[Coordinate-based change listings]
....................

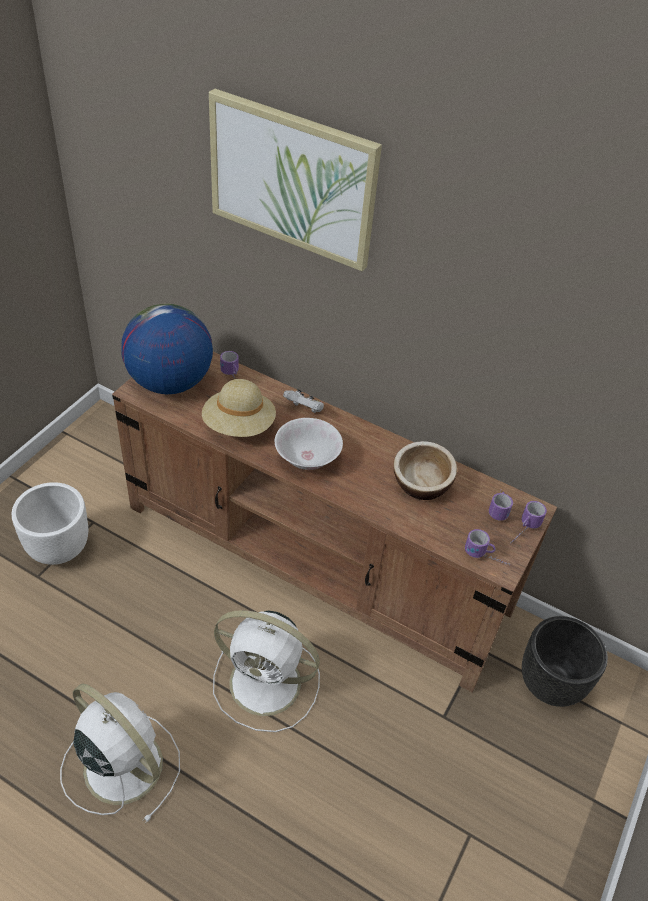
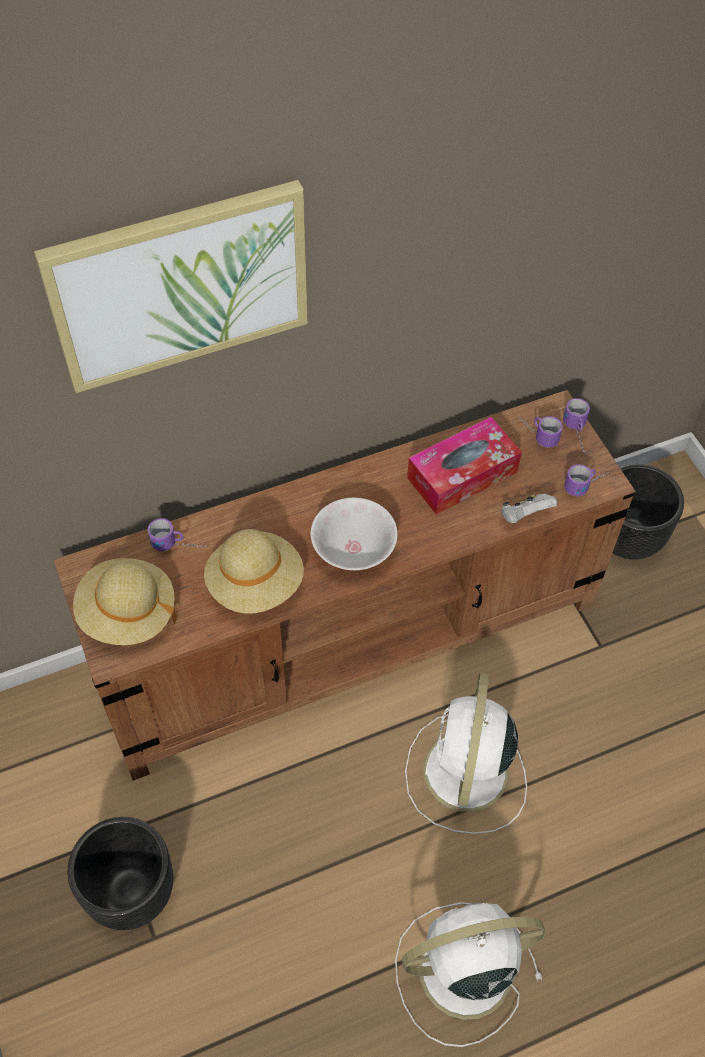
camera: 50 degrees left, 10 degrees up
(58, 549) = (131, 894): white planter -> black planter
(169, 382) = (127, 613): globe -> beige hat
(268, 684) = (465, 775): white fan -> white fan turned 135 degrees clockwise
(304, 409) = (281, 508): white game controller -> white game controller (524, 516)
(421, 484) = (462, 475): bowl -> tissue box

....................

▸ **TASK TO COMPLETE**
Each line from the one that contains "(58, 549) = (131, 894): white" to the end of the data should be set down exactly, both ends included.

▸ **YOUR RESPONSE**
(58, 549) = (131, 894): white planter -> black planter
(169, 382) = (127, 613): globe -> beige hat
(268, 684) = (465, 775): white fan -> white fan turned 135 degrees clockwise
(304, 409) = (281, 508): white game controller -> white game controller (524, 516)
(421, 484) = (462, 475): bowl -> tissue box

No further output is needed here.